Rocky Mountain Solo 70 CR Bike 2012 > Complete Bikes > Road Bikes | Jenson USA Online Bike Shop

Full-carbon, 105 components, fantastic price.

Make sure you do enough research and test-rides to get the geo right.


----------



## .je (Aug 25, 2012)

At the same website there is this
Diamondback Podium Sport Road Bike '12 > Complete Bikes > Road Bikes | Jenson USA Online Bike Shop
It's alu, the saddle is lousy, but it rolls very well and you can get some good speed on it. It weighs about 21lb, the wheels look light but they aren't really that light, but it should work pretty well for $750.

I think Bikes Direct might have something at a similar price but this looks like a good buy for that amount of money.


----------



## tdprange (Feb 14, 2013)

Thanks for the help. Ended up going with a 2013 Felt Z85 from the LBS since they had them on sale for 20% off.


----------



## PJ352 (Dec 5, 2007)

tdprange said:


> Thanks for the help. Ended up going with a 2013 Felt Z85 from the LBS since they had them on sale for 20% off.


Congrats! Post pics when you get a chance...


----------



## CMJTperry (Oct 23, 2012)

tdprange said:


> Thanks for the help. Ended up going with a 2013 Felt Z85 from the LBS since they had them on sale for 20% off.


Great choice.

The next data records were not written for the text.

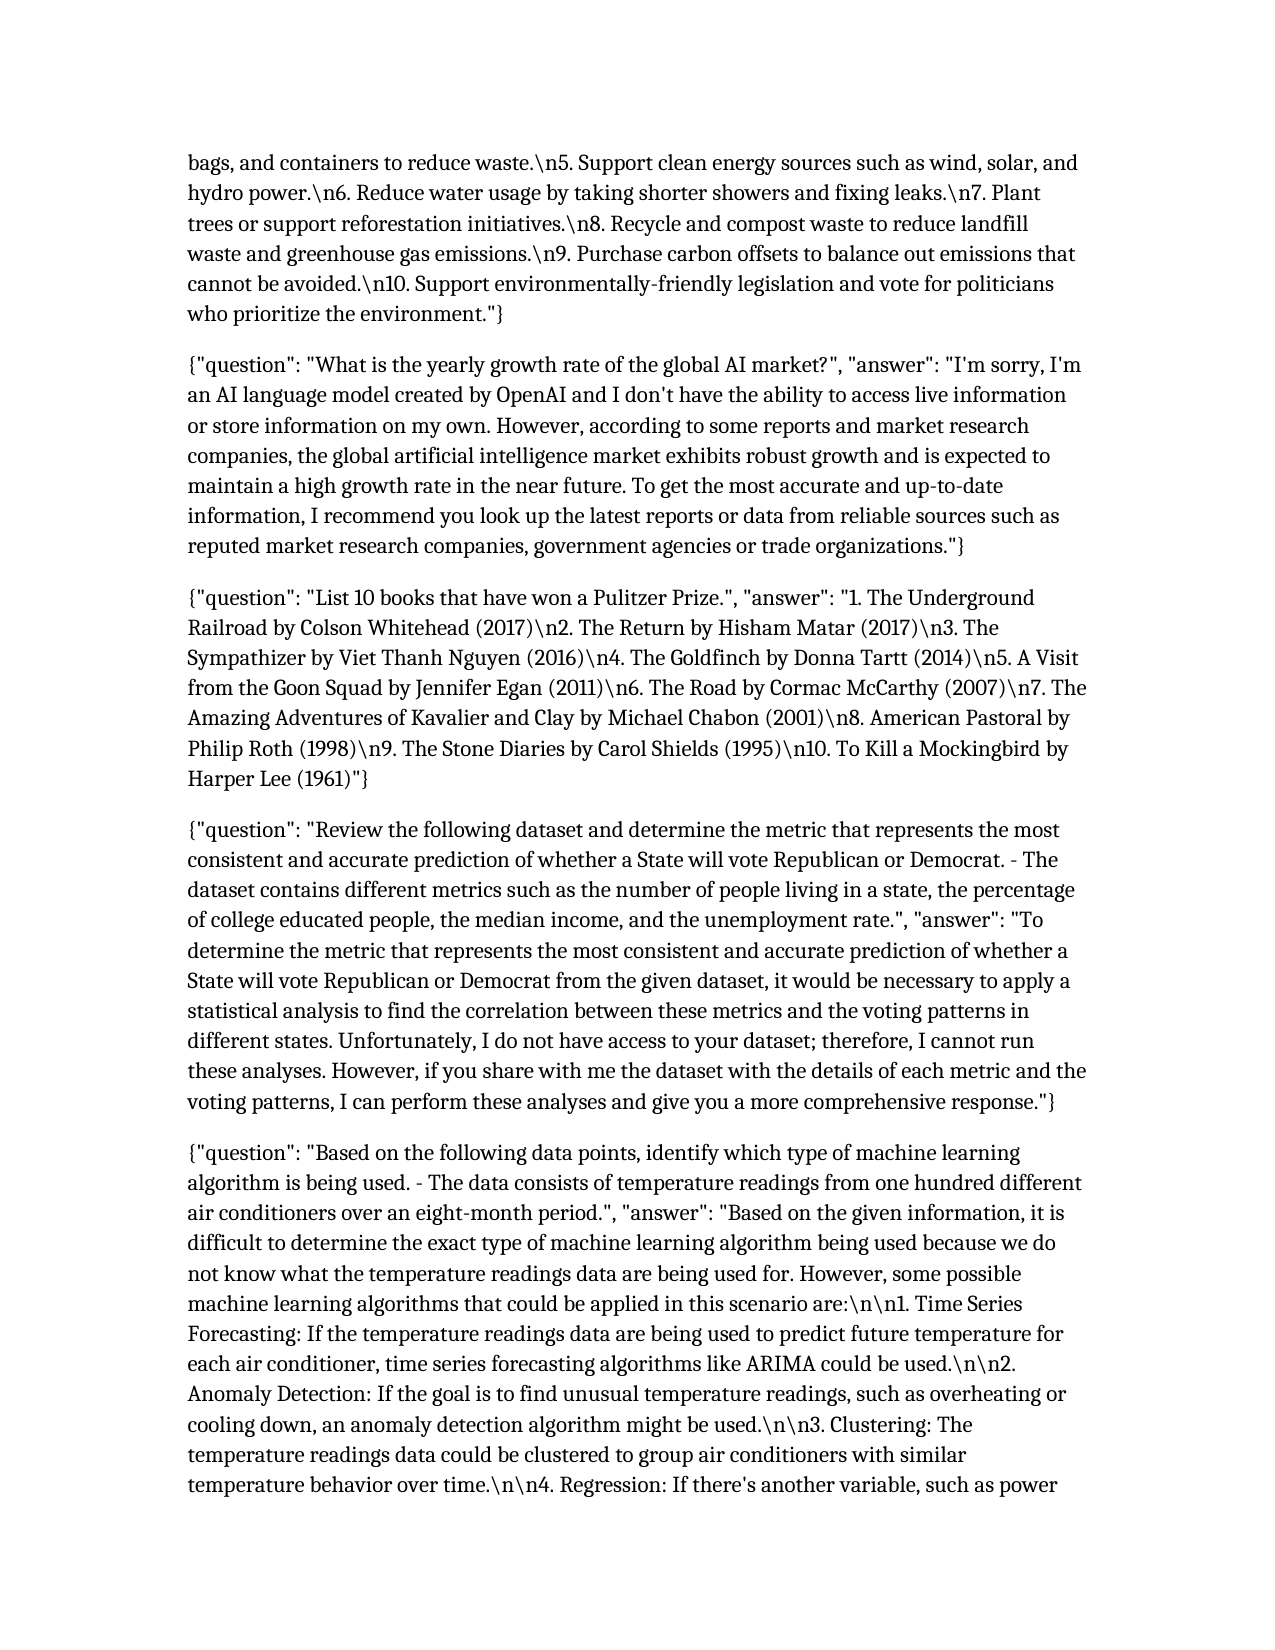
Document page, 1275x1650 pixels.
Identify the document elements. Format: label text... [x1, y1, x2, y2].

text {"question": "List 10 books that have won a Pulitzer Prize.", "answer": "1. The Underground Railroad by Colson Whitehead (2017)\n2. The Return by Hisham Matar (2017)\n3. The Sympathizer by Viet Thanh Nguyen (2016)\n4. The Goldfinch by Donna Tartt (2014)\n5. A Visit from the Goon Squad by Jennifer Egan (2011)\n6. The Road by Cormac McCarthy (2007)\n7. The Amazing Adventures of Kavalier and Clay by Michael Chabon (2001)\n8. American Pastoral by Philip Roth (1998)\n9. The Stone Diaries by Carol Shields (1995)\n10. To Kill a Mockingbird by Harper Lee (1961)"} [187, 584, 1087, 792]
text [187, 150, 1087, 327]
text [187, 1139, 1087, 1498]
text {"question": "Review the following dataset and determine the metric that represents the most consistent and accurate prediction of whether a State will vote Republican or Democrat. - The dataset contains different metrics such as the number of people living in a state, the percentage of college educated people, the median income, and the unemployment rate.", "answer": "To determine the metric that represents the most consistent and accurate prediction of whether a State will vote Republican or Democrat from the given dataset, it would be necessary to apply a statistical analysis to find the correlation between these metrics and the voting patterns in different states. Unfortunately, I do not have access to your dataset; therefore, I cannot run these analyses. However, if you share with me the dataset with the details of each metric and the voting patterns, I can perform these analyses and give you a more comprehensive response."} [187, 817, 1087, 1115]
text {"question": "What is the yearly growth rate of the global AI market?", "answer": "I'm sorry, I'm an AI language model created by OpenAI and I don't have the ability to access live information or store information on my own. However, according to some reports and market research companies, the global artificial intelligence market exhibits robust growth and is expected to maintain a high growth rate in the near future. To get the most accurate and up-to-date information, I recommend you look up the latest reports or data from reliable sources such as reputed market research companies, government agencies or trade organizations."} [187, 352, 1087, 560]
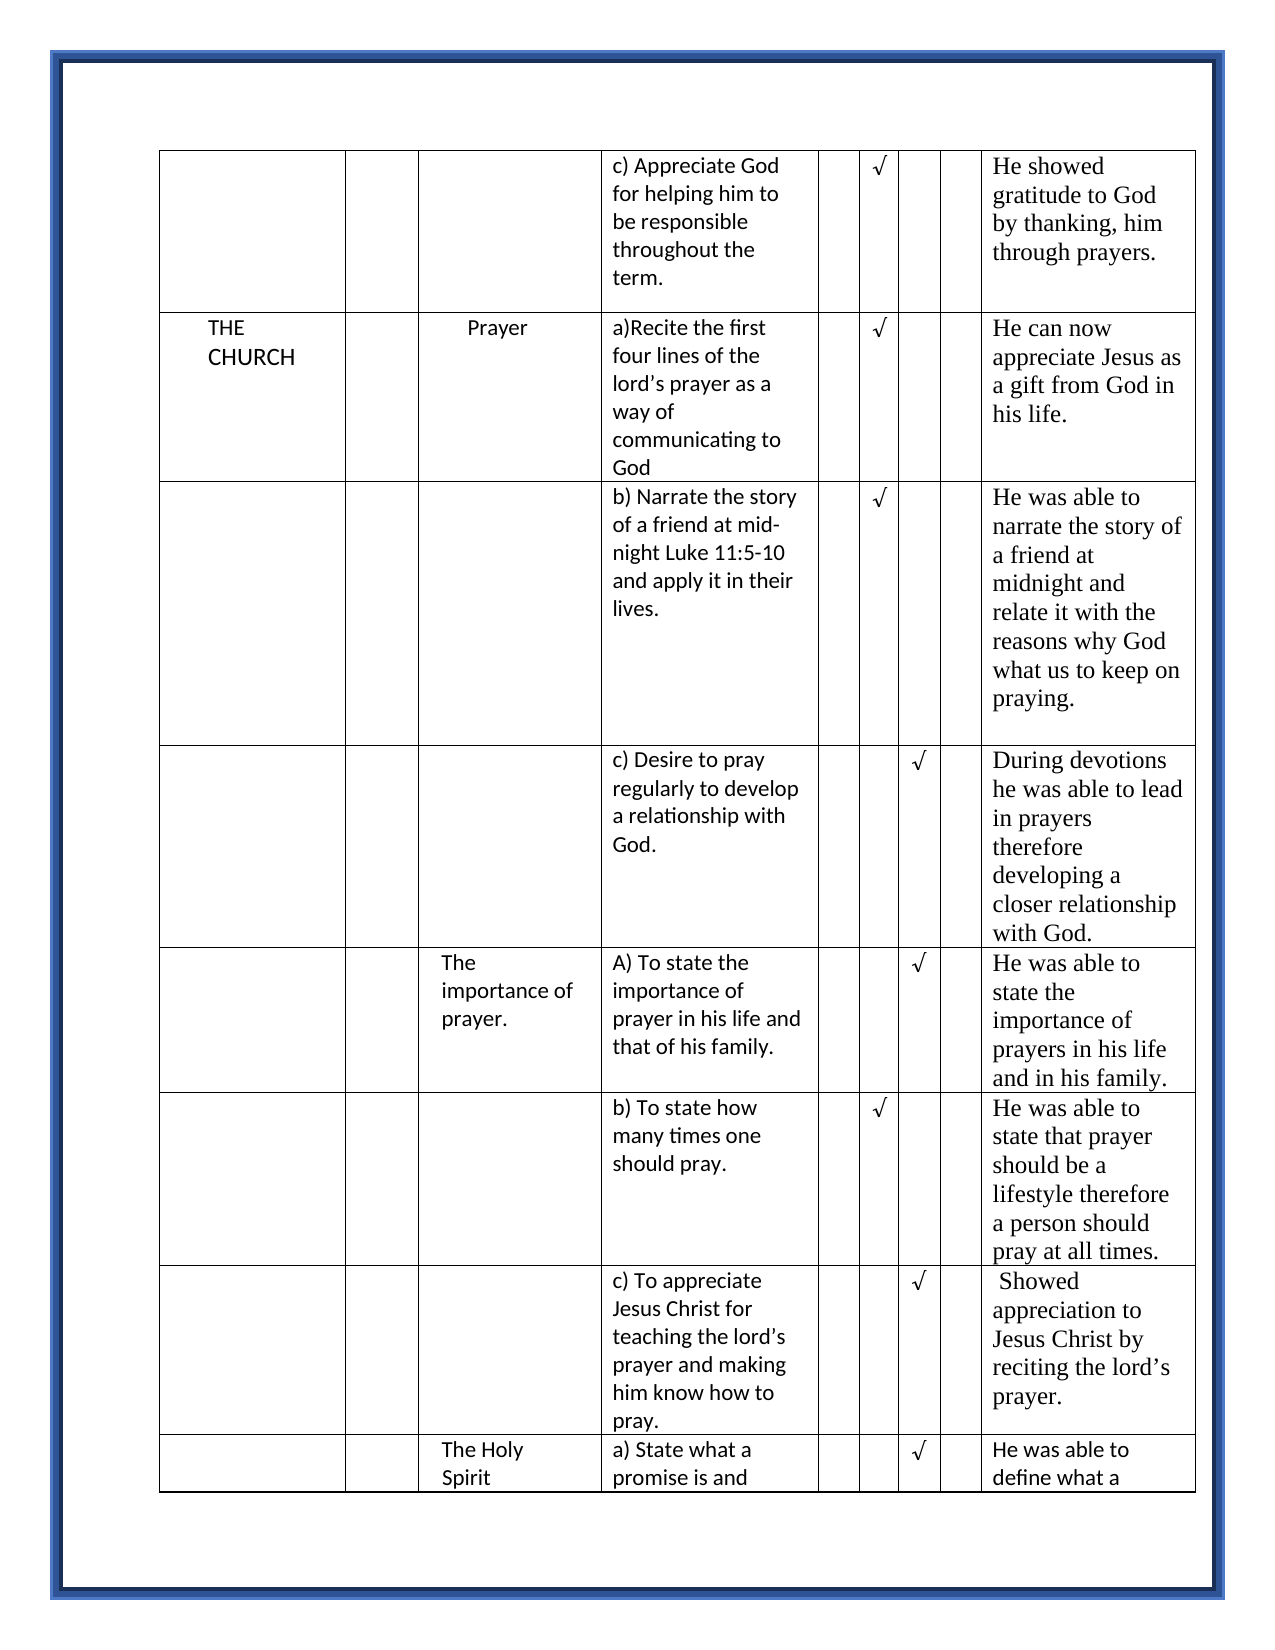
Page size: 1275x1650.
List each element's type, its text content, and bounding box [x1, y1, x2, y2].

I love both of my Felts.


----------



## jeepsouth (Nov 28, 2011)

Nice bike and a good choice. Hope you really enjoy it. Like PJ said, let us see some pics. Happy for you.


----------



## easyridernyc (Jan 10, 2008)

tihsepa said:


> Here is a heck of a deal.
> 
> As stated above Tiagra is not to bad these days. I would say is as as good as the 5600 stuff.
> 
> 2012 Ridley Icarus/Shimano Tiagra Complete Bike - Competitive Cyclist


:thumbsup:


----------



## easyridernyc (Jan 10, 2008)

jeepsouth said:


> Rocky Mountain Solo 70 CR Bike 2012 > Complete Bikes > Road Bikes | Jenson USA Online Bike Shop
> 
> Full-carbon, 105 components, fantastic price.
> 
> Make sure you do enough research and test-rides to get the geo right.


but its not the ridley...


----------



## easyridernyc (Jan 10, 2008)

PJ352 said:


> Congrats! Post pics when you get a chance...


good choice. nice frame....


----------



## TXFZrider (Mar 9, 2013)

get out and ride the heck out of it. I am sure you will want a true tri bike later but the felt will be a great training bike and will serve you well.


----------